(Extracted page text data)
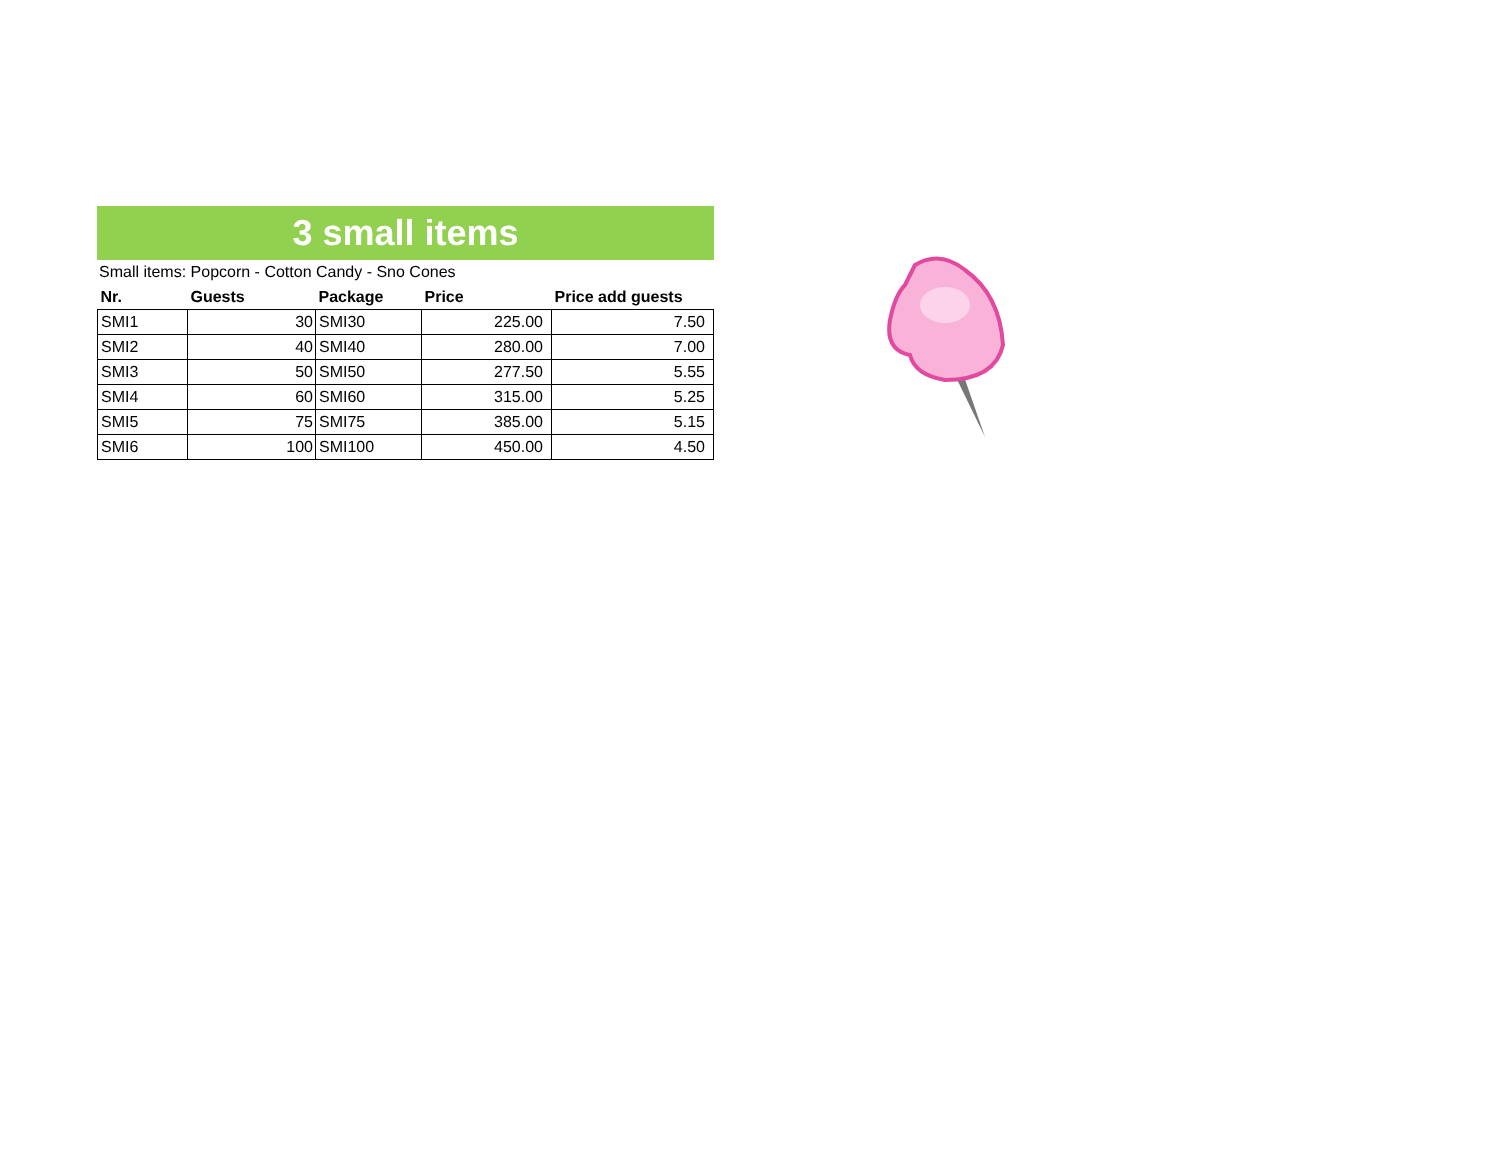3 small items
Small items: Popcorn - Cotton Candy - Sno Cones
| Nr. | Guests | Package | Price | Price add guests |
| --- | --- | --- | --- | --- |
| SMI1 | 30 | SMI30 | 225.00 | 7.50 |
| SMI2 | 40 | SMI40 | 280.00 | 7.00 |
| SMI3 | 50 | SMI50 | 277.50 | 5.55 |
| SMI4 | 60 | SMI60 | 315.00 | 5.25 |
| SMI5 | 75 | SMI75 | 385.00 | 5.15 |
| SMI6 | 100 | SMI100 | 450.00 | 4.50 |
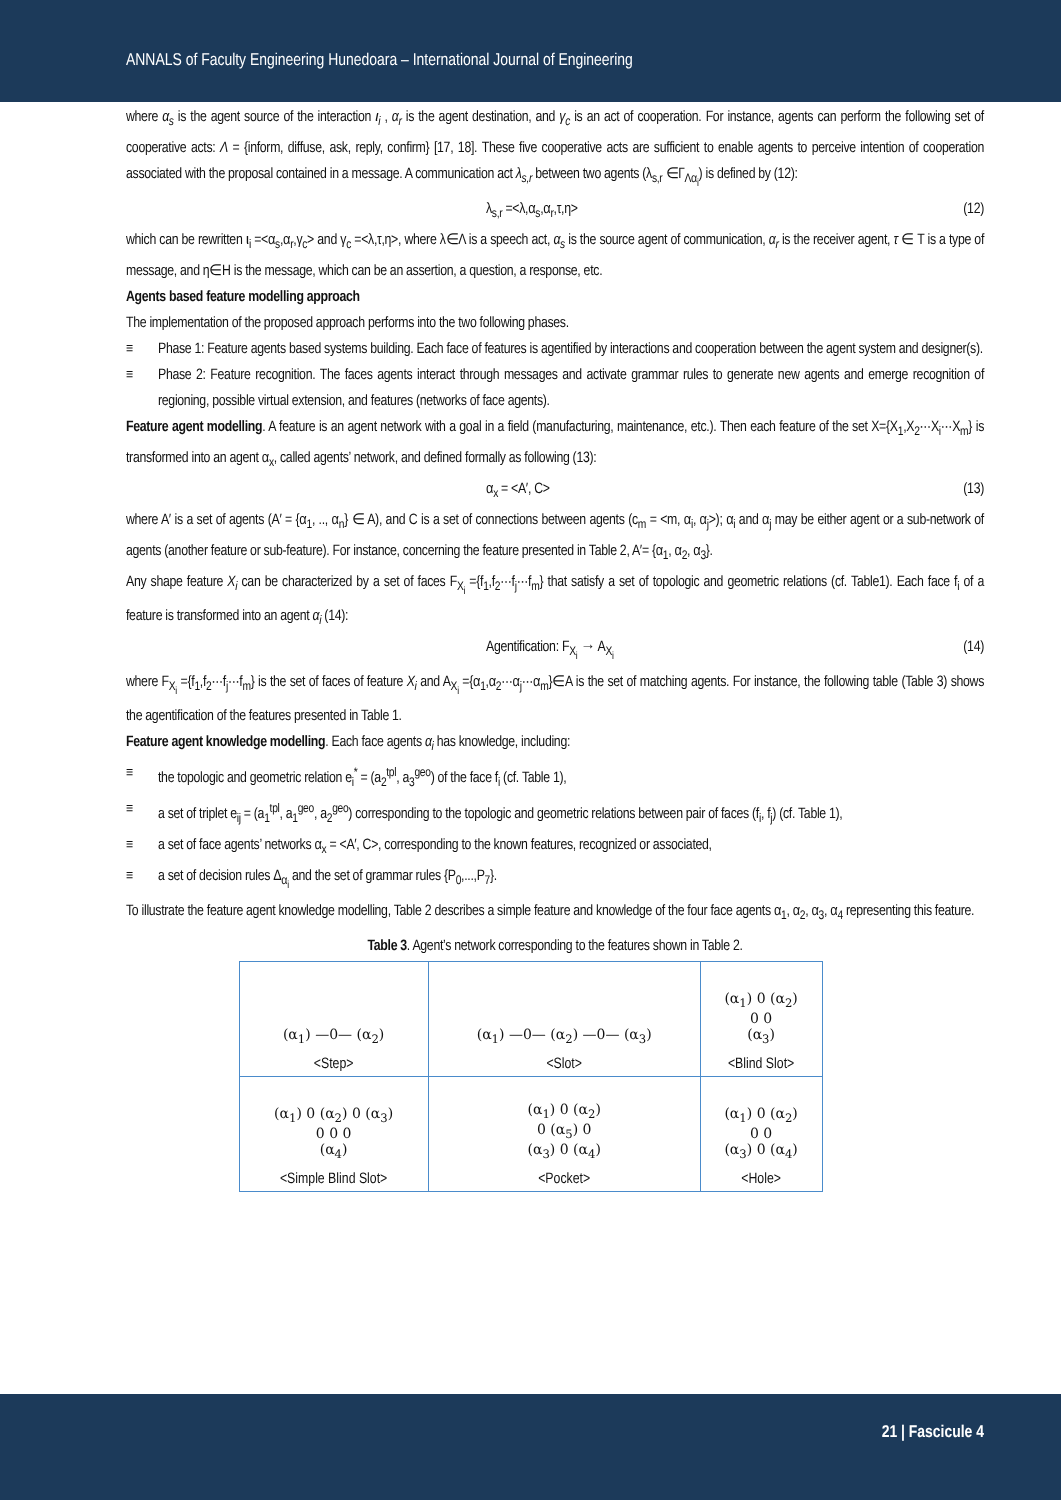ANNALS of Faculty Engineering Hunedoara – International Journal of Engineering
where α<sub>s</sub> is the agent source of the interaction ι<sub>i</sub> , α<sub>r</sub> is the agent destination, and γ<sub>c</sub> is an act of cooperation. For instance, agents can perform the following set of cooperative acts: Λ = {inform, diffuse, ask, reply, confirm} [17, 18]. These five cooperative acts are sufficient to enable agents to perceive intention of cooperation associated with the proposal contained in a message. A communication act λ<sub>s,r</sub> between two agents (λ<sub>s,r</sub> ∈Γ<sub>Λα<sub>i</sub></sub>) is defined by (12):
λ<sub>s,r</sub> =<λ,α<sub>s</sub>,α<sub>r</sub>,τ,η> (12)
which can be rewritten ι<sub>i</sub> =<α<sub>s</sub>,α<sub>r</sub>,γ<sub>c</sub>> and γ<sub>c</sub> =<λ,τ,η>, where λ∈Λ is a speech act, α<sub>s</sub> is the source agent of communication, α<sub>r</sub> is the receiver agent, τ ∈ T is a type of message, and η∈H is the message, which can be an assertion, a question, a response, etc.
Agents based feature modelling approach
The implementation of the proposed approach performs into the two following phases.
≡ Phase 1: Feature agents based systems building. Each face of features is agentified by interactions and cooperation between the agent system and designer(s).
≡ Phase 2: Feature recognition. The faces agents interact through messages and activate grammar rules to generate new agents and emerge recognition of regioning, possible virtual extension, and features (networks of face agents).
Feature agent modelling. A feature is an agent network with a goal in a field (manufacturing, maintenance, etc.). Then each feature of the set X={X<sub>1</sub>,X<sub>2</sub>···X<sub>i</sub>···X<sub>m</sub>} is transformed into an agent α<sub>x</sub>, called agents’ network, and defined formally as following (13):
α<sub>x</sub> = <A′, C> (13)
where A′ is a set of agents (A′ = {α<sub>1</sub>, .., α<sub>n</sub>} ∈ A), and C is a set of connections between agents (c<sub>m</sub> = <m, α<sub>i</sub>, α<sub>j</sub>>); α<sub>i</sub> and α<sub>j</sub> may be either agent or a sub-network of agents (another feature or sub-feature). For instance, concerning the feature presented in Table 2, A′= {α<sub>1</sub>, α<sub>2</sub>, α<sub>3</sub>}.
Any shape feature X<sub>i</sub> can be characterized by a set of faces F<sub>X<sub>i</sub></sub> ={f<sub>1</sub>,f<sub>2</sub>···f<sub>j</sub>···f<sub>m</sub>} that satisfy a set of topologic and geometric relations (cf. Table1). Each face f<sub>i</sub> of a feature is transformed into an agent α<sub>i</sub> (14):
Agentification: F<sub>X<sub>i</sub></sub> → A<sub>X<sub>i</sub></sub> (14)
where F<sub>X<sub>i</sub></sub> ={f<sub>1</sub>,f<sub>2</sub>···f<sub>j</sub>···f<sub>m</sub>} is the set of faces of feature X<sub>i</sub> and A<sub>X<sub>i</sub></sub> ={α<sub>1</sub>,α<sub>2</sub>···α<sub>j</sub>···α<sub>m</sub>}∈A is the set of matching agents. For instance, the following table (Table 3) shows the agentification of the features presented in Table 1.
Feature agent knowledge modelling. Each face agents α<sub>i</sub> has knowledge, including:
≡ the topologic and geometric relation e<sub>i</sub><sup>*</sup> = (a<sub>2</sub><sup>tpl</sup>, a<sub>3</sub><sup>geo</sup>) of the face f<sub>i</sub> (cf. Table 1),
≡ a set of triplet e<sub>ij</sub> = (a<sub>1</sub><sup>tpl</sup>, a<sub>1</sub><sup>geo</sup>, a<sub>2</sub><sup>geo</sup>) corresponding to the topologic and geometric relations between pair of faces (f<sub>i</sub>, f<sub>j</sub>) (cf. Table 1),
≡ a set of face agents’ networks α<sub>x</sub> = <A′, C>, corresponding to the known features, recognized or associated,
≡ a set of decision rules Δ<sub>α<sub>i</sub></sub> and the set of grammar rules {P<sub>0</sub>,...,P<sub>7</sub>}.
To illustrate the feature agent knowledge modelling, Table 2 describes a simple feature and knowledge of the four face agents α<sub>1</sub>, α<sub>2</sub>, α<sub>3</sub>, α<sub>4</sub> representing this feature.
Table 3. Agent’s network corresponding to the features shown in Table 2.
| (α<sub>1</sub>) —0— (α<sub>2</sub>) <Step> | (α<sub>1</sub>) —0— (α<sub>2</sub>) —0— (α<sub>3</sub>) <Slot> | (α<sub>1</sub>) 0 (α<sub>2</sub>) 0 0 (α<sub>3</sub>) <Blind Slot> |
| (α<sub>1</sub>) 0 (α<sub>2</sub>) 0 (α<sub>3</sub>) 0 0 0 (α<sub>4</sub>) <Simple Blind Slot> | (α<sub>1</sub>) 0 (α<sub>2</sub>) 0 (α<sub>5</sub>) 0 (α<sub>3</sub>) 0 (α<sub>4</sub>) <Pocket> | (α<sub>1</sub>) 0 (α<sub>2</sub>) 0 0 (α<sub>3</sub>) 0 (α<sub>4</sub>) <Hole> |
21 | Fascicule 4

__Assignment__. Find the lines that mention "modelling" in the entries and show them.

__Reply to the task__.
Agents based feature modelling approach
Feature agent modelling. A feature is an agent network with a goal in a field (manufacturing, maintenance, etc.). Then each feature of the set X={X<sub>1</sub>,X<sub>2</sub>···X<sub>i</sub>···X<sub>m</sub>} is transformed into an agent α<sub>x</sub>, called agents’ network, and defined formally as following (13):
Feature agent knowledge modelling. Each face agents α<sub>i</sub> has knowledge, including:
To illustrate the feature agent knowledge modelling, Table 2 describes a simple feature and knowledge of the four face agents α<sub>1</sub>, α<sub>2</sub>, α<sub>3</sub>, α<sub>4</sub> representing this feature.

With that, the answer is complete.